THE PROBLEM =>
Starting at the line with "Notre Dame secondary taking shape as Irish", return every line through the final one of the data, word for word. Pictures stay out.

· · · · ·

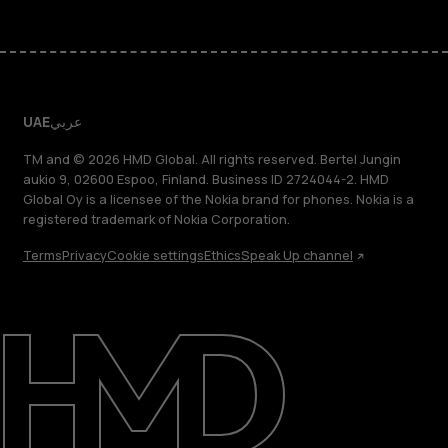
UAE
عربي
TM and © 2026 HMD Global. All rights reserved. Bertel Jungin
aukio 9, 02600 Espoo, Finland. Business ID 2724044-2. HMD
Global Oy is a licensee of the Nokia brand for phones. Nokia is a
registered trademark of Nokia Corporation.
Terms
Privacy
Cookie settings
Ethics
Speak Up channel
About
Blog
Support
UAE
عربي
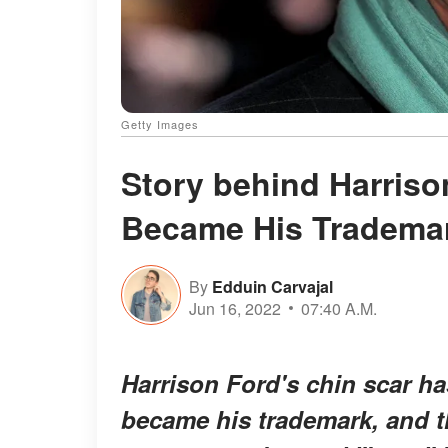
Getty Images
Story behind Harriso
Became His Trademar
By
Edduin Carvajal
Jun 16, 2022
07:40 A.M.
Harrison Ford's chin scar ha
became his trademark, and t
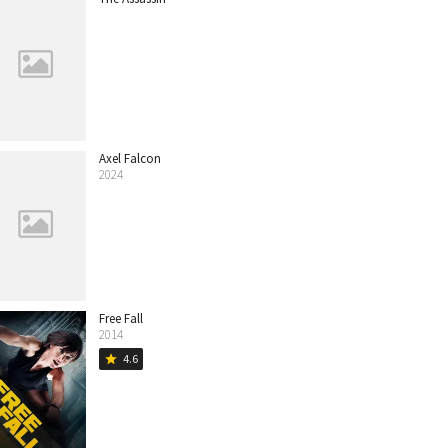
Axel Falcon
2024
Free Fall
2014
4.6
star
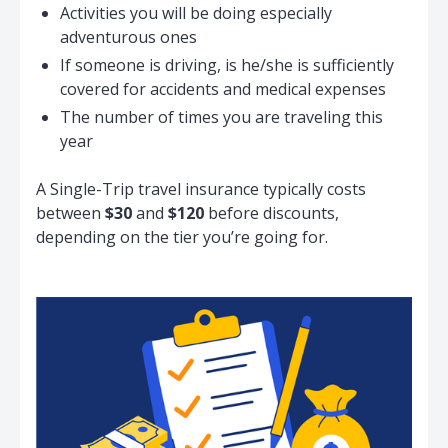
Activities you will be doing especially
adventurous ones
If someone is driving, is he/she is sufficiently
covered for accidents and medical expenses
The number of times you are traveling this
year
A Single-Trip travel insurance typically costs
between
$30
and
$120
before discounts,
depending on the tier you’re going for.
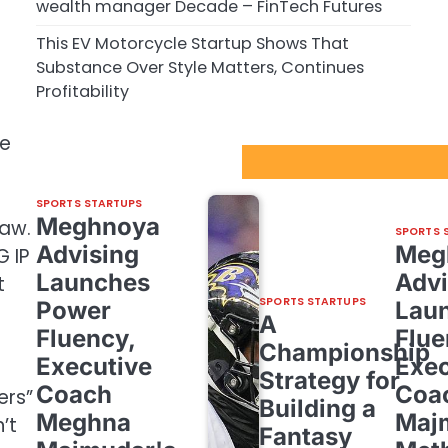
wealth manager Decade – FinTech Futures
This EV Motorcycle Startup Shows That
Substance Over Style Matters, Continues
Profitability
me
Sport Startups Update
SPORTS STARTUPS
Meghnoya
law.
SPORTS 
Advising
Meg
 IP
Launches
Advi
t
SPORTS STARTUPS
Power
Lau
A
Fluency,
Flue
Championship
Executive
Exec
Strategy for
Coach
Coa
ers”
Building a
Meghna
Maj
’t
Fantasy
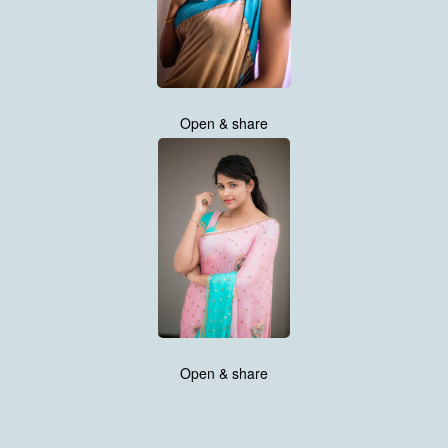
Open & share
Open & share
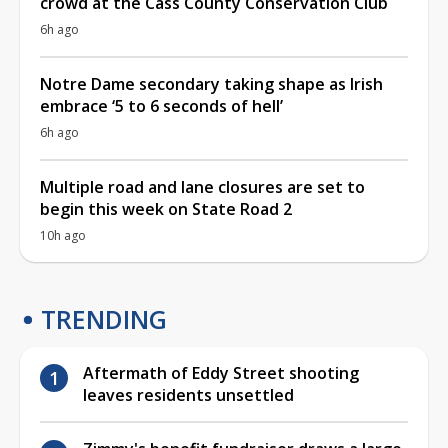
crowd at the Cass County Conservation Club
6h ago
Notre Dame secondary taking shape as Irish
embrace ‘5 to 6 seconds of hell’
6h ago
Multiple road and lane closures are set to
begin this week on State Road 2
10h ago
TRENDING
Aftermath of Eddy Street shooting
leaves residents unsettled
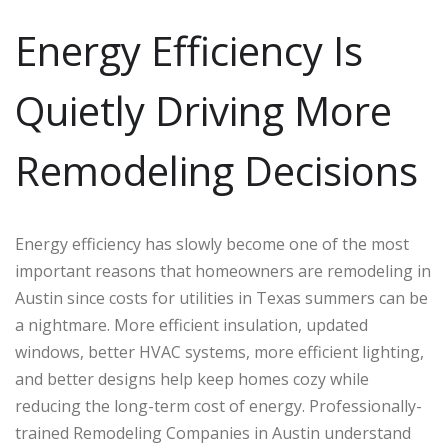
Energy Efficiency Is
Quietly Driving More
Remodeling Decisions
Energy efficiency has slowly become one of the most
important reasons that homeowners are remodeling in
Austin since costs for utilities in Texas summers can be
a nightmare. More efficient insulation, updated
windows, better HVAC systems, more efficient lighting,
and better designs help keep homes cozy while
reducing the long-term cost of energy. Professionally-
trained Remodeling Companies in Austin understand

· · · · ·

SOLUTION =>
Notre Dame secondary taking shape as Irish
embrace ‘5 to 6 seconds of hell’
6h ago
Multiple road and lane closures are set to
begin this week on State Road 2
10h ago
TRENDING
Aftermath of Eddy Street shooting
leaves residents unsettled
Energy Efficiency Is
Quietly Driving More
Remodeling Decisions
Energy efficiency has slowly become one of the most
important reasons that homeowners are remodeling in
Austin since costs for utilities in Texas summers can be
a nightmare. More efficient insulation, updated
windows, better HVAC systems, more efficient lighting,
and better designs help keep homes cozy while
reducing the long-term cost of energy. Professionally-
trained Remodeling Companies in Austin understand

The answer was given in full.